Matriarchy: Online and Offline

There has been a lot of talk in the media about women dominating social networks and conversations in general. There are infographics like Chicks Rule that clearly show the dominance of women on social networks. And offline we know that the buying power of women is growing.

I decided to see for myself and asked Keller Fay Group, Kred and Blitzmetrics for help with the data crunching. Here is what we found...

Need advice? Ask a Woman

While most marketers know that word of mouth is a powerful force in the marketplace, they would be well-advised to know that women's consumer advice is the most powerful, according to Ed Keller and Brad Fay, the authors of The Face-to-Face Book, newly published by Free Press.

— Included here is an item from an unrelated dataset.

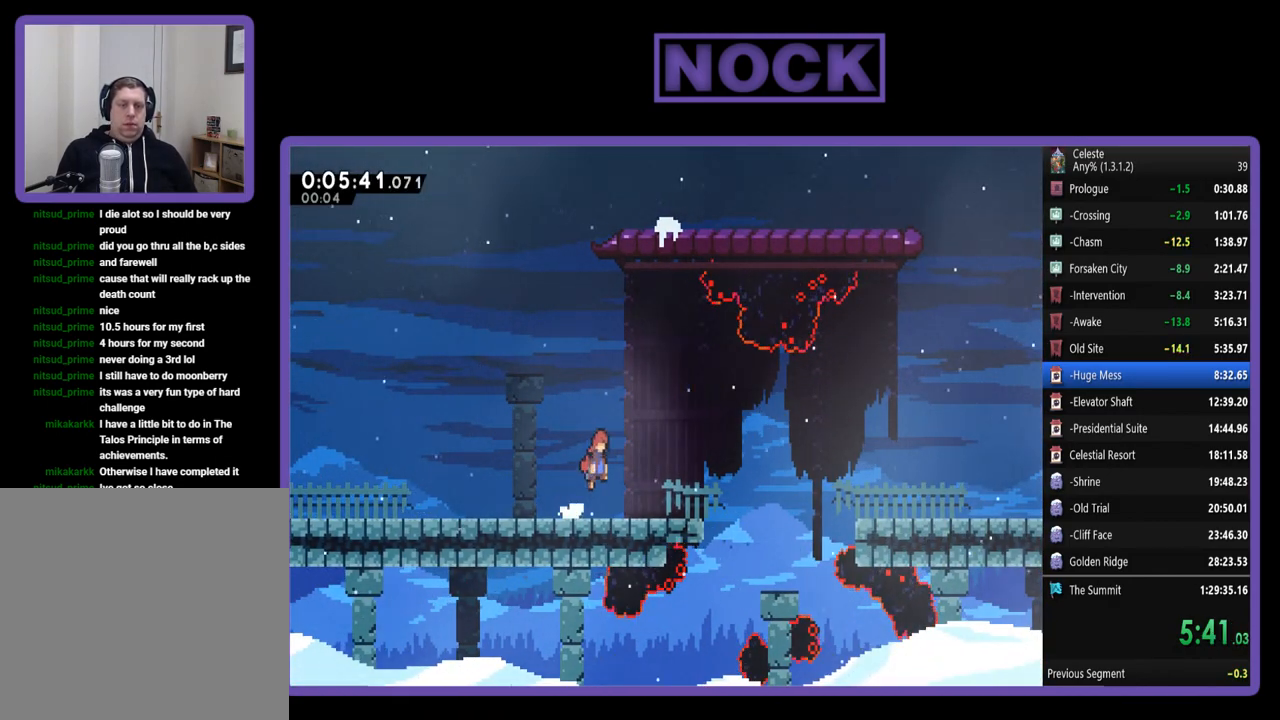
{"buttons": ["CIRCLE", "R2", "DPAD_DOWN", "DPAD_RIGHT"], "left_stick": "center", "events": [[117, "CROSS", "up"], [217, "DPAD_DOWN", "down"], [417, "CIRCLE", "down"]]}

The Keller Fay Group, a market research company focused on measuring word of mouth, has collected data showing that women have 72 conversations each week about brands and companies, versus 64 for men. Keller Fay research also shows that women are more strongly impacted by word of mouth than men. They are more apt to perceive advice from other consumers to be more credible than men do, and they are more likely to purchase based on word of mouth than men, although the results are strong for both genders.

What's particularly impressive is that men seem to agree that women give better advice than men do. When men receive consumer advice from a woman, 58% of the time they give that advice extremely high marks for credibility. In contrast, men give other men those high marks 50% of the time.

These statistics come from a very large research project called TalkTrack®, which uses a survey to monitor the conversations about products and brands that occur among every day consumers. According to the survey, about 90% of these conversations happen offline, including three-quarters that happen face-to-face. The research has involved 700 interviews every week for the last six years, more than 200,000 interviews in total.

"While there's so much excitement now about Facebook, Twitter and Pinterest, we think online social media is just the tip of the iceberg when it comes to understanding social media. And often, the iceberg that lies under the surface is very different from what is visible in social media," said Brad Fay, co-author of the book and co-founder of the research company.

Women are usually more active on social networks

Now let's look at women's participation on two social channels:Twitter and Facebook.

To look at Twitter engagement, I asked the data team at Kred, a tool that measures online influence, to run the numbers last week on female vs. male activity on the network globally. Kred examined more than 900M tweets generated in a 72-hour period and identified accounts that were unmistakably female- or male-owned (the rest either belonged to businesses or could not be determined).

The first finding was that women create more content on Twitter; out of the 900M tweets, 19% were posts by women vs. 15% by men. They also have a greater tendency to engage, showing generosity with retweeting others and replying to others. 22% of approximately 170M retweets in the three-day period were from female accounts while 15% were from male-identified accounts. Of the 269M replies, women generated 19% while 16% came from men.

To explore Facebook engagement, I asked Blitzmetrics team to run a query on female vs. male interaction on the network. The results were interesting. They showed that on Facebook women are extremely active, but prefer a lightweight interaction ("likes" vs. comments). Out of 1 million posts, with 69% of them in US and 31% international, Blitzmetrics found the following:

  • Altogether worldwide 51% of post "likes" were generated by women. In the U.S. only, the number was 55%, and outside of the U.S, it was 45% (note that Facebook penetration is different in different countries).
  • Women also tend to "L=like" comments themselves. In the U.S., 59% of "likes on comments" were from women. Outside of the U.S., that number fell to 45%.
  • To be fair, men generated more posts and comments than women. The result is consistent within the U.S. as well as outside it: comments by men comprised 55% vs. 45% by women.

So there you have it, it seems that women mostly do dominate the conversations both online and offline. Not only that, they seem to hold more influence when it comes to advice on purchasing decisions.